▶ [Dataset records]
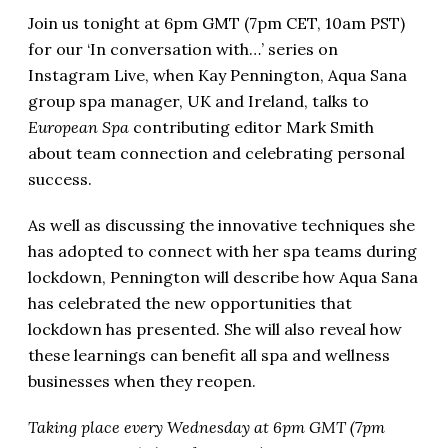
Join us tonight at 6pm GMT (7pm CET, 10am PST)
for our ‘In conversation with…’ series on
Instagram Live, when Kay Pennington, Aqua Sana
group spa manager, UK and Ireland, talks to
European Spa
contributing editor Mark Smith
about
team connection and celebrating personal
success.
As well as discussing the innovative techniques she
has adopted to connect with her spa teams during
lockdown, Pennington will describe how Aqua Sana
has celebrated the new opportunities that
lockdown has presented. She will also reveal how
these learnings can benefit all spa and wellness
businesses when they reopen.
Taking place every Wednesday at 6pm GMT (7pm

▶ [What to do] Count the lines in the preceding entries that contain the string "when", and state only the resulting number.

▶ [Response below] 2